### Material provided:

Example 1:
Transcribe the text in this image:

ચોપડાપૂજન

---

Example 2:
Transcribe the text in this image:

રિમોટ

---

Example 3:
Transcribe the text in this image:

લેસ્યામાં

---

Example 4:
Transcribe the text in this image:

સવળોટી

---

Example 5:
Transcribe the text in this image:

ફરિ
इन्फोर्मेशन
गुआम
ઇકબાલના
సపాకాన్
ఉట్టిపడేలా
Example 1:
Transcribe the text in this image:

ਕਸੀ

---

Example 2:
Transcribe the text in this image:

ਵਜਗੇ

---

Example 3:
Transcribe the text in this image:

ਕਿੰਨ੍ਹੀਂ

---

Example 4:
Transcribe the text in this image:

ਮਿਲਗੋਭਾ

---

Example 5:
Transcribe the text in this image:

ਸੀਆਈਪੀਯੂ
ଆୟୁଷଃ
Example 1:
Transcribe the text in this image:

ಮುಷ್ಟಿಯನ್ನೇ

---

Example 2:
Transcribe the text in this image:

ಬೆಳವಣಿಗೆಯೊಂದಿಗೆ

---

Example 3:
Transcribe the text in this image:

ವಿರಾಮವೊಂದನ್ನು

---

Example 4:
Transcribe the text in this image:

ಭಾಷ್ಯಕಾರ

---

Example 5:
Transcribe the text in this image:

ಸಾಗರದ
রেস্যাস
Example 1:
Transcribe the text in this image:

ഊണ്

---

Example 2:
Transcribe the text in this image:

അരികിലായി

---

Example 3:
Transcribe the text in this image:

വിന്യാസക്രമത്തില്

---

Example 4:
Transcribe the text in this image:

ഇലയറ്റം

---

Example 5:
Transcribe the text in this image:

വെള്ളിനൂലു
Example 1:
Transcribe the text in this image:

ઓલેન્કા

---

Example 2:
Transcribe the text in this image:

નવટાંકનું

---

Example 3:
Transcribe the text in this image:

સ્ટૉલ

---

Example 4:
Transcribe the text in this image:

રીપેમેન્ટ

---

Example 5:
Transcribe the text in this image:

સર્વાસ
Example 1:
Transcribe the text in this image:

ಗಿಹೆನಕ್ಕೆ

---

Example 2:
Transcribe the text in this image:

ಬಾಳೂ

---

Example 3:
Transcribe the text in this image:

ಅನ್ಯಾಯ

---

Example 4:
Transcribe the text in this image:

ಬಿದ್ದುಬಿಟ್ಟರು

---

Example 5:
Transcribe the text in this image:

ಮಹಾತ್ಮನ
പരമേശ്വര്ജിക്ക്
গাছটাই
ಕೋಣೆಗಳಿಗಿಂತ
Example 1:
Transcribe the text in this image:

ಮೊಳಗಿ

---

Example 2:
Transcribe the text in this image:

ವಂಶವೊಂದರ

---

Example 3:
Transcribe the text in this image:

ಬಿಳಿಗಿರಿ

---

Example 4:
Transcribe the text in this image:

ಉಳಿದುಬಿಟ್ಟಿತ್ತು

### Task to complete:
Output every entry exactly as given.

### Answer for the task:
Example 1:
Transcribe the text in this image:

ચોપડાપૂજન

---

Example 2:
Transcribe the text in this image:

રિમોટ

---

Example 3:
Transcribe the text in this image:

લેસ્યામાં

---

Example 4:
Transcribe the text in this image:

સવળોટી

---

Example 5:
Transcribe the text in this image:

ફરિ
इन्फोर्मेशन
गुआम
ઇકબાલના
సపాకాన్
ఉట్టిపడేలా
Example 1:
Transcribe the text in this image:

ਕਸੀ

---

Example 2:
Transcribe the text in this image:

ਵਜਗੇ

---

Example 3:
Transcribe the text in this image:

ਕਿੰਨ੍ਹੀਂ

---

Example 4:
Transcribe the text in this image:

ਮਿਲਗੋਭਾ

---

Example 5:
Transcribe the text in this image:

ਸੀਆਈਪੀਯੂ
ଆୟୁଷଃ
Example 1:
Transcribe the text in this image:

ಮುಷ್ಟಿಯನ್ನೇ

---

Example 2:
Transcribe the text in this image:

ಬೆಳವಣಿಗೆಯೊಂದಿಗೆ

---

Example 3:
Transcribe the text in this image:

ವಿರಾಮವೊಂದನ್ನು

---

Example 4:
Transcribe the text in this image:

ಭಾಷ್ಯಕಾರ

---

Example 5:
Transcribe the text in this image:

ಸಾಗರದ
রেস্যাস
Example 1:
Transcribe the text in this image:

ഊണ്

---

Example 2:
Transcribe the text in this image:

അരികിലായി

---

Example 3:
Transcribe the text in this image:

വിന്യാസക്രമത്തില്

---

Example 4:
Transcribe the text in this image:

ഇലയറ്റം

---

Example 5:
Transcribe the text in this image:

വെള്ളിനൂലു
Example 1:
Transcribe the text in this image:

ઓલેન્કા

---

Example 2:
Transcribe the text in this image:

નવટાંકનું

---

Example 3:
Transcribe the text in this image:

સ્ટૉલ

---

Example 4:
Transcribe the text in this image:

રીપેમેન્ટ

---

Example 5:
Transcribe the text in this image:

સર્વાસ
Example 1:
Transcribe the text in this image:

ಗಿಹೆನಕ್ಕೆ

---

Example 2:
Transcribe the text in this image:

ಬಾಳೂ

---

Example 3:
Transcribe the text in this image:

ಅನ್ಯಾಯ

---

Example 4:
Transcribe the text in this image:

ಬಿದ್ದುಬಿಟ್ಟರು

---

Example 5:
Transcribe the text in this image:

ಮಹಾತ್ಮನ
പരമേശ്വര്ജിക്ക്
গাছটাই
ಕೋಣೆಗಳಿಗಿಂತ
Example 1:
Transcribe the text in this image:

ಮೊಳಗಿ

---

Example 2:
Transcribe the text in this image:

ವಂಶವೊಂದರ

---

Example 3:
Transcribe the text in this image:

ಬಿಳಿಗಿರಿ

---

Example 4:
Transcribe the text in this image:

ಉಳಿದುಬಿಟ್ಟಿತ್ತು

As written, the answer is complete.